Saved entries
===
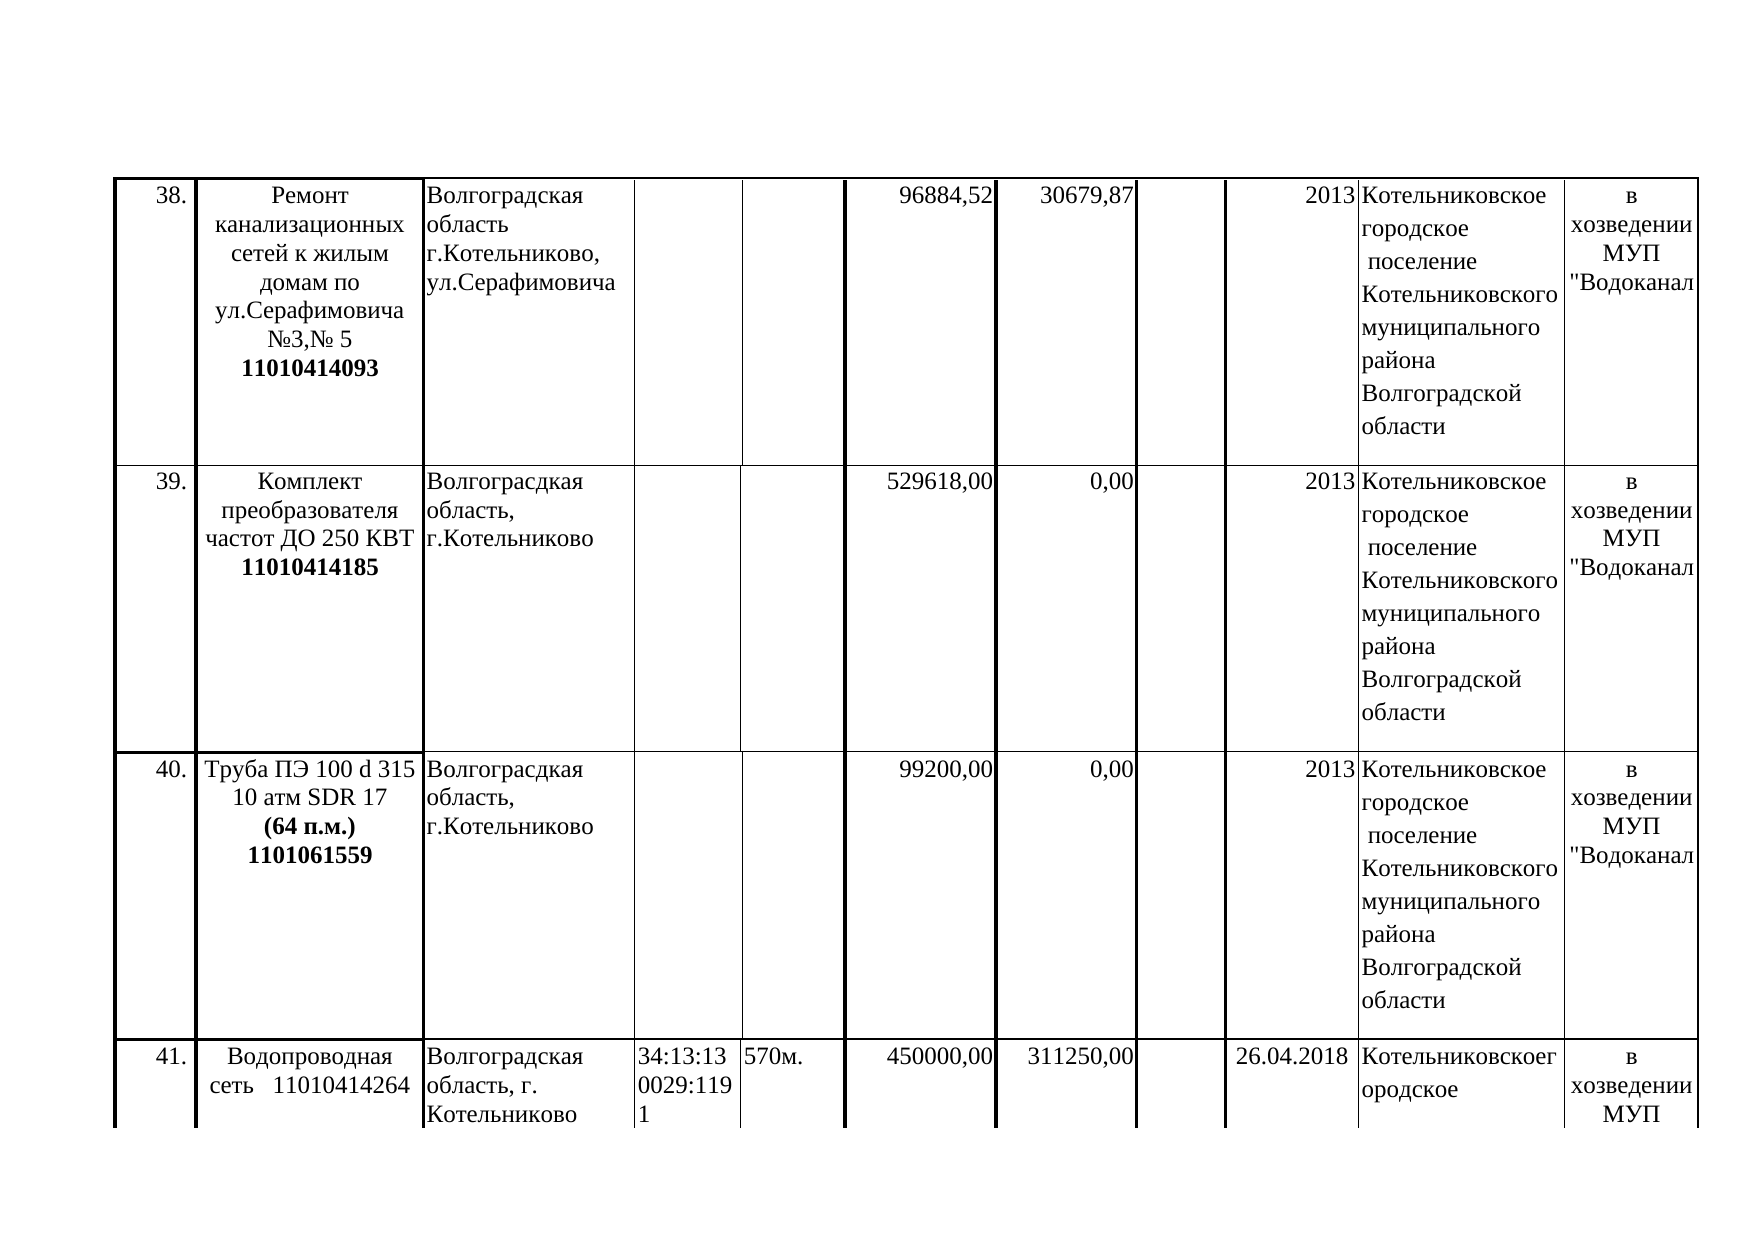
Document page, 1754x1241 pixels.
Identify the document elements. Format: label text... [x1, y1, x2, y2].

table_cell [1138, 466, 1224, 751]
table_cell [741, 466, 843, 751]
table_cell [635, 752, 742, 1038]
table_cell 2013 [1227, 752, 1358, 1038]
table_cell 311250,00 [998, 1040, 1135, 1128]
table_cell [1565, 1040, 1697, 1128]
table_cell Волгограсдкая область, г.Котельниково [425, 466, 634, 751]
table_cell 0,00 [998, 752, 1135, 1038]
table_cell 570м. [741, 1040, 843, 1128]
table_cell в хозведении МУП "Водоканал [1565, 752, 1697, 1038]
table_cell [635, 179, 743, 465]
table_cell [198, 1041, 422, 1128]
table_cell 34:13:130029:1191 [635, 1040, 740, 1128]
table_cell Комплект преобразователя частот ДО 250 КВТ 11010414185 [198, 466, 422, 751]
table_cell в хозведении МУП "Водоканал [1565, 466, 1697, 751]
table_cell [635, 466, 740, 751]
table_cell Котельниковское городское поселение Котельниковского муниципального района Волгоградской области [1359, 466, 1564, 751]
table_cell Волгограсдкая область, г.Котельниково [425, 752, 634, 1038]
table_cell [743, 179, 845, 465]
table_cell 99200,00 [847, 752, 994, 1038]
table_cell Котельниковское городское поселение Котельниковского муниципального района Волгоградской области [1359, 752, 1564, 1038]
table_cell 96884,52 [845, 179, 996, 465]
table_cell [117, 1041, 194, 1128]
table_cell 30679,87 [996, 179, 1137, 465]
table_cell [117, 466, 194, 751]
table_cell [1137, 179, 1225, 465]
table_cell [1138, 752, 1224, 1038]
table_cell 2013 [1227, 466, 1358, 751]
table_cell 529618,00 [847, 466, 994, 751]
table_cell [425, 179, 634, 465]
table_cell [743, 752, 843, 1038]
table_cell Ремонт канализационных сетей к жилым домам по ул.Серафимовича №3,№ 5 11010414093 [198, 180, 422, 465]
table_cell 26.04.2018 [1227, 1040, 1358, 1128]
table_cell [1359, 1040, 1564, 1128]
table_cell [117, 180, 194, 465]
table_cell 450000,00 [847, 1040, 994, 1128]
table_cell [1565, 179, 1697, 465]
table_cell Труба ПЭ 100 d 315 10 атм SDR 17 (64 п.м.) 1101061559 [198, 754, 422, 1038]
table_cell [1358, 179, 1565, 465]
table_cell [1138, 1040, 1224, 1128]
table_cell [117, 754, 194, 1038]
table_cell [425, 1040, 634, 1128]
table_cell 2013 [1225, 179, 1358, 465]
table_cell 0,00 [998, 466, 1135, 751]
===
TASK DETAILS: No pictures belong in the copy; output every record exactly.

SOLUTION:
Document page, 1754x1241 pixels.
Identify the document elements. Format: label text... [x1, y1, x2, y2].

table_cell [1138, 466, 1224, 751]
table_cell [741, 466, 843, 751]
table_cell [635, 752, 742, 1038]
table_cell 2013 [1227, 752, 1358, 1038]
table_cell 311250,00 [998, 1040, 1135, 1128]
table_cell [1565, 1040, 1697, 1128]
table_cell Волгограсдкая область, г.Котельниково [425, 466, 634, 751]
table_cell 0,00 [998, 752, 1135, 1038]
table_cell 570м. [741, 1040, 843, 1128]
table_cell в хозведении МУП "Водоканал [1565, 752, 1697, 1038]
table_cell [635, 179, 743, 465]
table_cell [198, 1041, 422, 1128]
table_cell 34:13:130029:1191 [635, 1040, 740, 1128]
table_cell Комплект преобразователя частот ДО 250 КВТ 11010414185 [198, 466, 422, 751]
table_cell в хозведении МУП "Водоканал [1565, 466, 1697, 751]
table_cell [635, 466, 740, 751]
table_cell Котельниковское городское поселение Котельниковского муниципального района Волгоградской области [1359, 466, 1564, 751]
table_cell Волгограсдкая область, г.Котельниково [425, 752, 634, 1038]
table_cell [743, 179, 845, 465]
table_cell 99200,00 [847, 752, 994, 1038]
table_cell Котельниковское городское поселение Котельниковского муниципального района Волгоградской области [1359, 752, 1564, 1038]
table_cell 96884,52 [845, 179, 996, 465]
table_cell [117, 1041, 194, 1128]
table_cell 30679,87 [996, 179, 1137, 465]
table_cell [117, 466, 194, 751]
table_cell [1137, 179, 1225, 465]
table_cell [1138, 752, 1224, 1038]
table_cell 2013 [1227, 466, 1358, 751]
table_cell 529618,00 [847, 466, 994, 751]
table_cell [425, 179, 634, 465]
table_cell [743, 752, 843, 1038]
table_cell Ремонт канализационных сетей к жилым домам по ул.Серафимовича №3,№ 5 11010414093 [198, 180, 422, 465]
table_cell 26.04.2018 [1227, 1040, 1358, 1128]
table_cell [1359, 1040, 1564, 1128]
table_cell [117, 180, 194, 465]
table_cell 450000,00 [847, 1040, 994, 1128]
table_cell [1565, 179, 1697, 465]
table_cell Труба ПЭ 100 d 315 10 атм SDR 17 (64 п.м.) 1101061559 [198, 754, 422, 1038]
table_cell [1358, 179, 1565, 465]
table_cell [1138, 1040, 1224, 1128]
table_cell [117, 754, 194, 1038]
table_cell [425, 1040, 634, 1128]
table_cell 2013 [1225, 179, 1358, 465]
table_cell 0,00 [998, 466, 1135, 751]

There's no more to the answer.